Anything will be difficult till the time you haven’t mastered it very well. So, keep this in mind the course is not super hard its just you don’t know about some concepts or you haven’t done enough practise like for any other exam.
The Exam
Now the fun part begins, this is a 72 hours exam out of that 47.45 hours are given for exam and remaining time is for writing reports. I would not bore you with the details of how I approach the exam in terms of exploitation timings and eureka moments (believe me it was similar for me too as you might have read on other people reviews) instead I would like to share some details based on my experience on what and what not to do before and after enrolling for it:
Are you ready ?
These are very generic questions you would like to ask yourself before thinking of booking an exam slot. You can assess them as follows:
- Do I know how to apply the web application security exploits discussed in this course?
- Can I successfully backdoor any PE file with at least 80-90% evasion success rate.
- Can I write an eggHunter, Can I modify the eggHunter code written by someone else?
- Do I understand all concepts of SEH and Stack overflows exploits.
- Am I able find and exploit the vulnerabilities discussed in binary exploitation section of the course?
- Am I able to write exploit for the vulnerabilities discussed in course from scratch?
- Am I able to use fuzzing tools and using the same am I able to find, reproduce and write exploits?
Don’t make assumptions
Following are the assumptions I have made in my case that doesn’t work very well:
- Oh!! Any easy question I will do it later
Remember every question is meant to take a minimum of 6 hours so manage your time accordingly.
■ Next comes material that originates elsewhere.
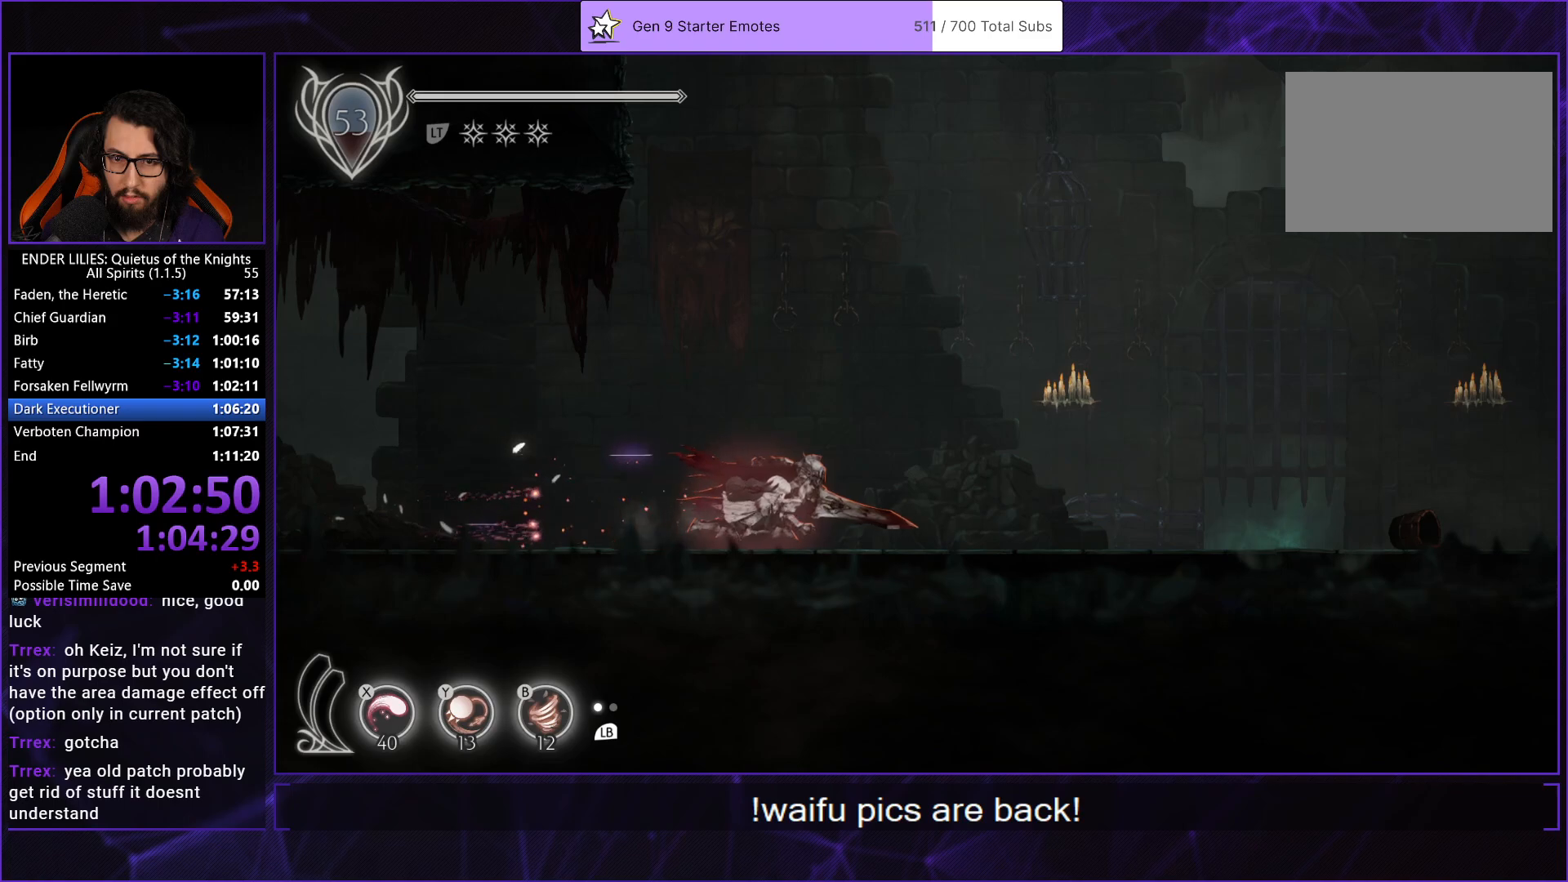
{"buttons": ["R2", "DPAD_RIGHT"], "left_stick": "center", "right_stick": "center", "events": []}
- If the question said, do it manually then do it manually
Oh yes automation is awesome only if it works perfectly. In my case the script I have written during my lab time fucked up in exam and I end up wasting in lot of hours and finally did it manually.
- Backtrack sucks, At least it did for me
The course recommends you to use a BT machine thorough out the lab and exam. Well I did use it for lab time but when I was starting my exam it was not able to even get an IP from DHCP. I had this feeling that it will get stuck and I had backup Kali x86 machine ready. Still the whole process of shifting to new machine in the middle of exam wasted one hour.
- Have rest and food in between
As this was my first Offsec exam, I was not much familiar with the importance of rest :p. Yes, the continuous working of 20-30 hours will fuck up your mind badly. You will starting to get tunnel vision for any problem thrown at you and that’s where my friend you have fucked up.